In de schoot geworpen
Omdat er geen panacee is, moeten we alle oplossingen, groot en klein, omarmen om de woningmarkt weer op gang te brengen. We kunnen het ons eenvoudigweg niet veroorloven de ‘kleine beetjes die helpen’ links te laten liggen. Het is daarbij goed om over de grenzen inspiratie op te doen. Deze maand hoorde ik dat mijn schoonzus in België een appartement ‘en viager’ had gekocht. Daar had ik nog nooit van gehoord. Het idee is niettemin even simpel als doeltreffend. Je koopt van iemand zijn woning voor bijvoorbeeld een kwart van de getaxeerde waarde. Als koper word je dan meteen eigenaar. Er zijn twee varianten: de zittende bewoner kan de woning blijven bewonen zolang hij of zij leeft en krijgt (afhankelijk van de leeftijd) maandelijks een bedrag (rente) van de koper. Dit heet in de volksmond ‘viager occupé’. Als de oorspronkelijke bewoner na de aankoop per direct verhuist, komt de woning direct beschikbaar en heet het ‘viager libre’. Ook dan krijgt de vertrekkende bewoner een maandelijkse bijdrage tot zijn of haar overlijden.
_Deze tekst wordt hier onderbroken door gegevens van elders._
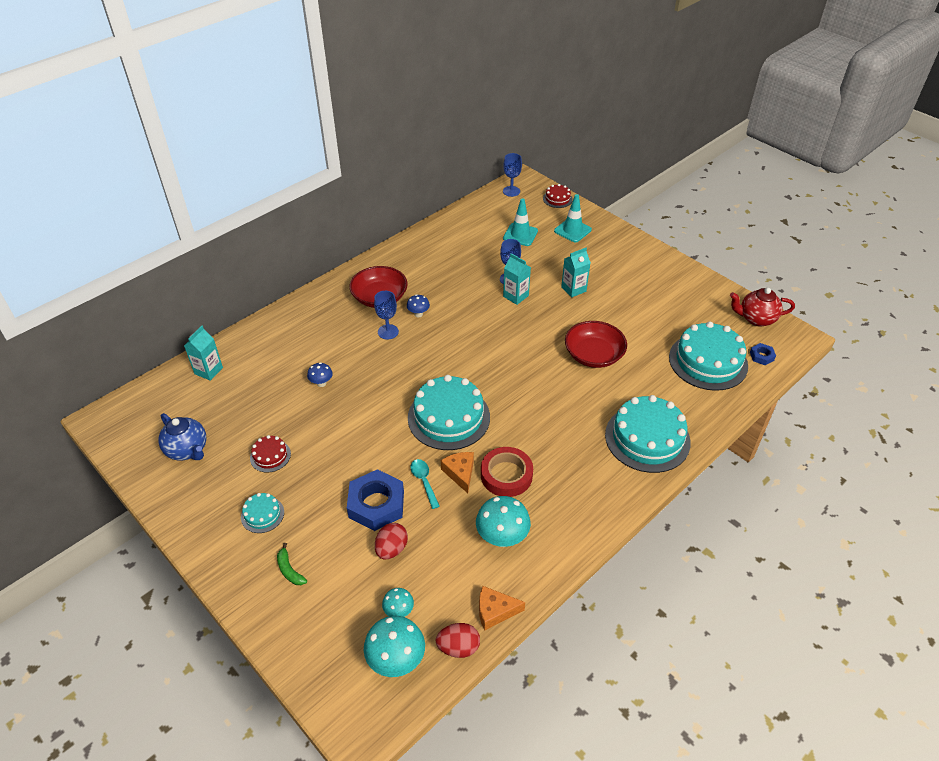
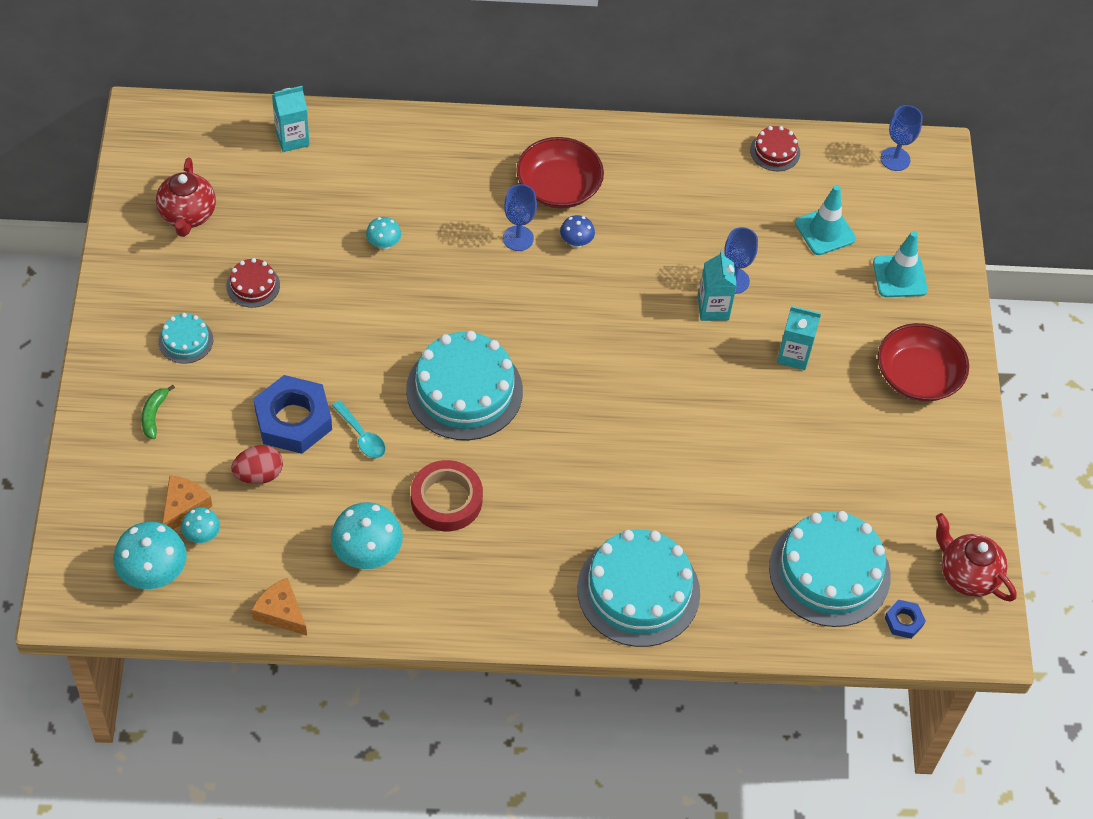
camera: 40 degrees right, 10 degrees up
blue teapot [158,413,206,461] -> red teapot [156,158,216,237]
blue mushroom [307,362,333,387] -> turquoise mushroom [366,217,401,250]
turquoise spoon [411,459,440,509] -> turquoise spoon turned 120 degrees clockwise [332,400,386,458]
red egg [435,623,480,658] -> none
orange cheese [441,452,474,493] -> orange cheese moved to [162,476,212,529]
red cake [543,184,573,208] -> red cake moved to [750,126,800,171]
red bowl [565,321,627,368] -> red bowl moved to [878,323,969,402]

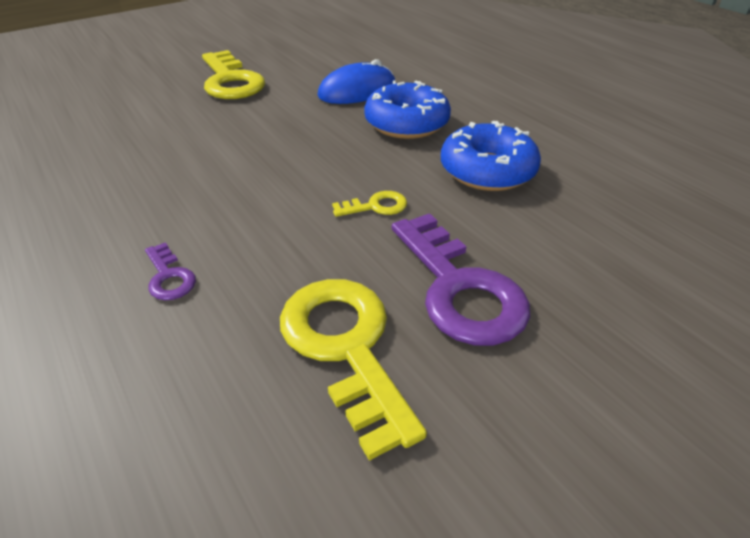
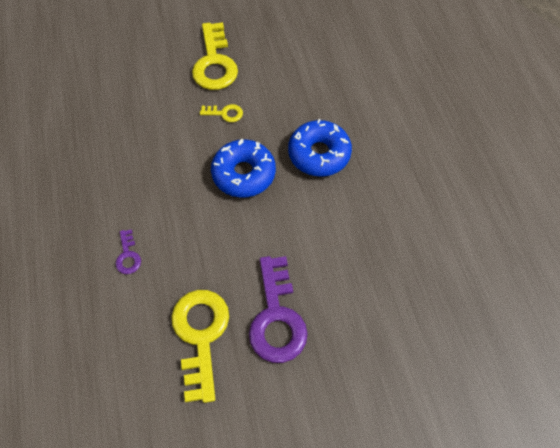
camera: 20 degrees right, 20 degrees up
blue mouse [317,59,396,104] -> none
yellow key [332,191,407,217] -> yellow key moved to [200,104,243,122]
blue donut [441,121,541,191] -> blue donut moved to [211,139,276,198]

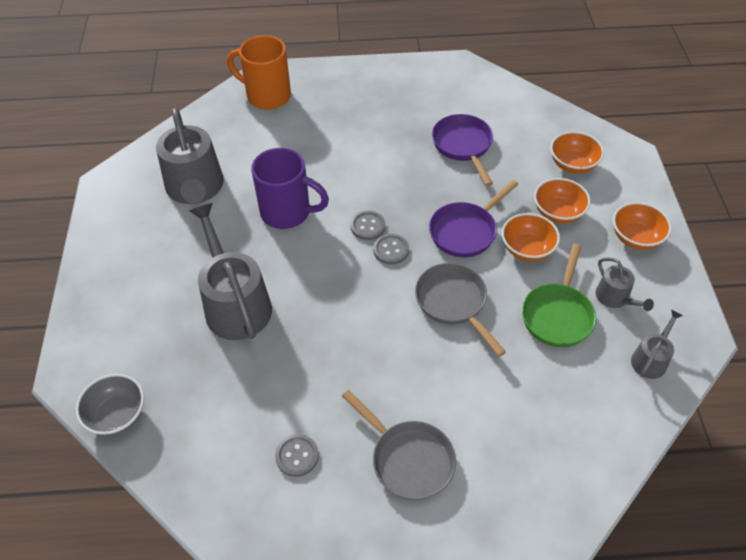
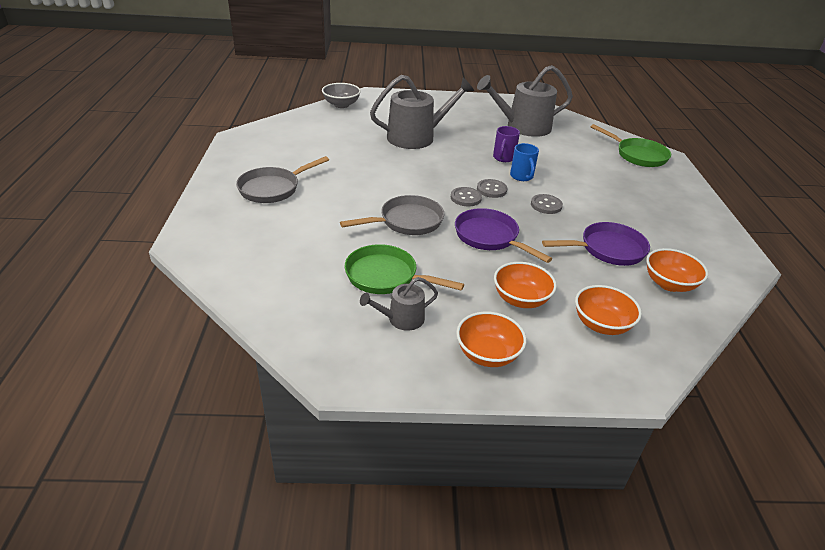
camera: 90 degrees right, 15 degrees down
orange mug [227,35,291,110] -> green pan [591,124,671,167]
purple mug [251,148,329,229] -> purple mug [493,126,520,162], size x0.56
grey button [275,434,319,477] -> grey button moved to [531,194,563,214]
orange bowl [502,213,560,261] -> orange bowl moved to [646,248,708,292]
grey watering can [631,309,683,379] -> none
none -> blue mug [510,143,539,181]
Er zijn rekenmodellen die helpen om op basis van de waarde van de woning en de leeftijd van de bewoner(s) te bepalen wat (in combinatie met de aankoopprijs) de maandelijkse bijdrage moet zijn. Ook het al dan niet indexeren van de maandelijkse bijdrage is zo’n variabele. Komt de bewoner snel te overlijden, dan krijgt de koper heel voordelig een woning in de schoot geworpen. Wordt de bewoner 106, dan kan het aardig in de papieren lopen.
Geen panacee
‘En viager’ heeft veel weg van wat wij huurkoop noemen. Het grote verschil is dat je bij huurkoop pas eigenaar van de woning wordt na de laatste betaling. Bij ‘en viager’ ben je meteen eigenaar van de woning (al kan de koop worden ontbonden als de koper niet aan de betalingsverplichting voldoet). “Dit is gokken met de levensverwachting van mensen”, zullen cynici zeggen. Maar je kan óók zeggen: wat mooi dat ouderen de kans krijgen hun vermogen om te zetten in besteedbaar geld, hun pensioen aan te vullen, vermogen vrij te spelen, een andere woning te zoeken, en (als voor ‘en viager libre’ wordt gekozen) de doorstroming op de woningmarkt bevorderen.
Nogmaals: een panacee is ‘en viager’ niet. Wel is het een idee dat meer aandacht verdient en ook nog eens redelijk eenvoudig te implementeren is. Met de opgedane ervaringen in Frankrijk en België kunnen we ons voordeel direct doen. Wie in de Tweede Kamer neemt het initiatief voor een voorstel?